39: Als sie wieder in den Tanzsaal zurückkehrt, ist Friedrich nicht mehr da. Was passiert ist, wird rückblickend berichtet:
„Eine große, unerträgliche Schmach hatte ihn getroffen, da der Jude Aaron, ein Schlächter und gelegentlicher Althändler aus dem nächsten Städtchen, plötzlich erschienen war, und nach einem kurzen, unbefriedigenden Zwiegespräch ihn laut vor allen Leuten um den Betrag von zehn Talern für eine schon um Ostern gelieferte Uhr gemahnt hatte.#
Friedrich war wie vernichtet fortgegangen und der Jude ihm gefolgt, immer schreiend: ‚O weh mir! Warum hab‘ ich nicht gehört auf vernünftige Leute! Haben sie mir nicht hundertmal gesagt, Ihr hättet all Eur Gut am Leibe und kein Brod im Schranke!‘ –
Die Tenne tobte von Gelächter; manche hatten sich auf den Hof nachgedrängt. – ‚Packt den Juden! Wiegt ihn gegen ein Schwein!‘ riefen einige; andere waren ernst geworden. –
‚Der Friedrich sah so blaß aus wie ein Tuch,‘ sagte eine alte Frau, und die Menge teilte sich, wie der Wagen des Gutsherrn in den Hof lenkte.“
40: Als der Gutsherr nach Hause kommt, gibt es einen ersten Hinweis von seinen Knechten, die das Gespenst von Friedrichs Vater angeblich gehört haben.

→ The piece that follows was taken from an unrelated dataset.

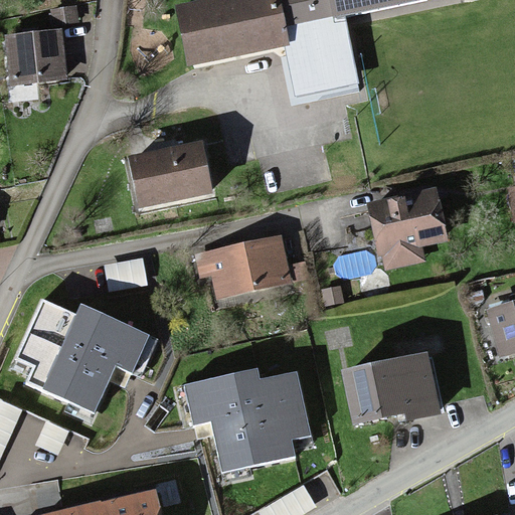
[(271,0),(216,0),(171,10),(183,67),(282,47),(271,0)]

40/41: Drei Tage später gibt es einen ziemlichen Sturm und dann taucht die Frau des Juden Aaron auf, die ihren Mann erschlagen aufgefunden hat.
Man hat dann gleich Friedrich im Verdacht – aber der ist rechtzeitig verschwunden, zusammen mit seinem Johannes.

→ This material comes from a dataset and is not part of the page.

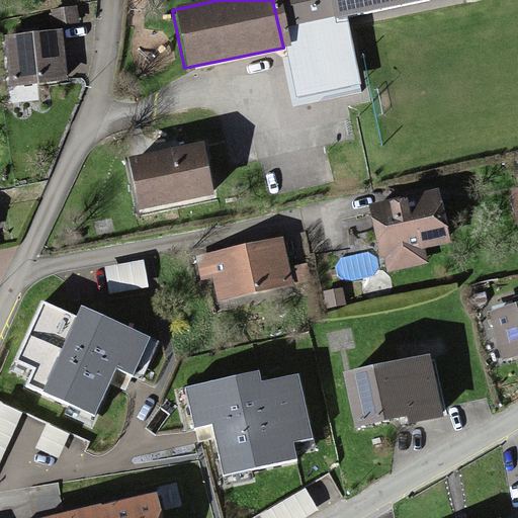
[(278,0),(287,45),(338,34),(333,14),(401,0),(278,0)]
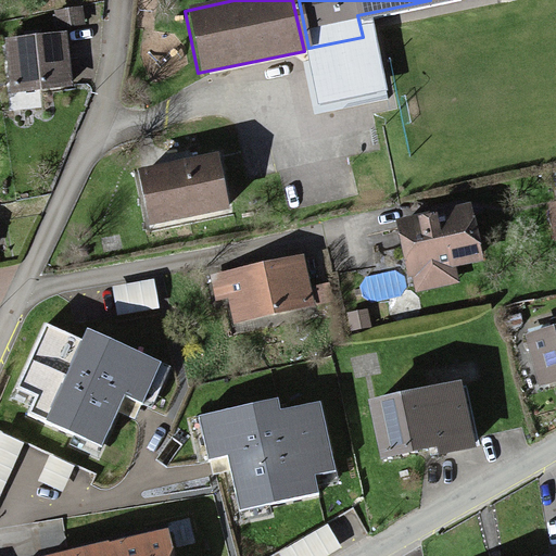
[(76,11),(52,11),(52,27),(77,26),(76,11)]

Der Gutsherr findet allerdings bei der Hausdurchsuchung Papiere, die einen Kontakt mit den Blaukitteln nachweisen könnten.

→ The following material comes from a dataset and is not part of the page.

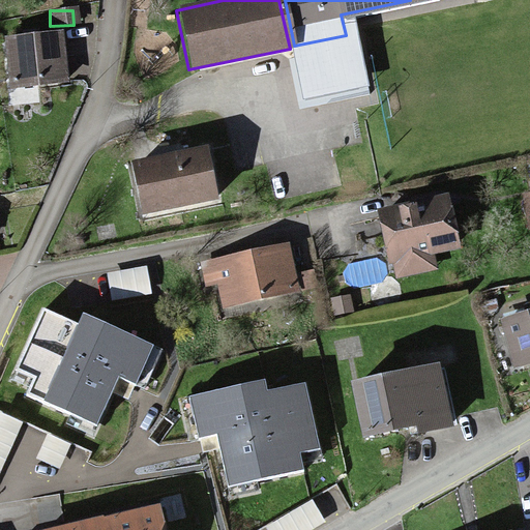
[(58,35),(2,39),(5,88),(62,83),(58,35)]
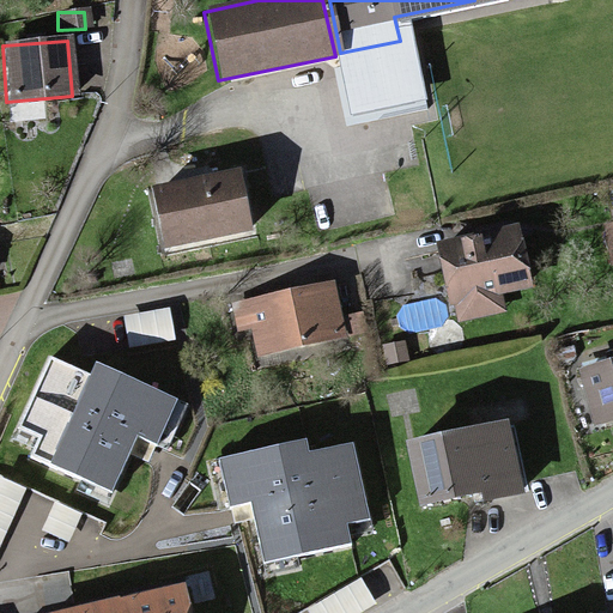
[(234,175),(149,189),(158,247),(243,234),(234,175)]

45/46: Dieser Teil der Geschichte endet dann damit, dass viele andere Juden zusammenkommen, um die Buche zu kaufen, unter der Aaron tot aufgefunden worden ist. Sie bringen dort ein Schild an, auf dem in hebräischer Sprache und Schrift steht: „Wenn du dich diesem Orte näherst, so wird es dir ergehen, wie du mir getan hast.“
Hinzu kommt dann noch eine Bemerkung des Gutsherrn, dass er die Information bekommen hat, dass ein anderer den Mord an einem Aaron zugegeben hat, bevor er sich erhängt hat. So bleibt offen, ob er der Täter ist. Der Gutsherr will das aber gerne glauben und kümmert sich später ja auch um Friedrichs Mutter.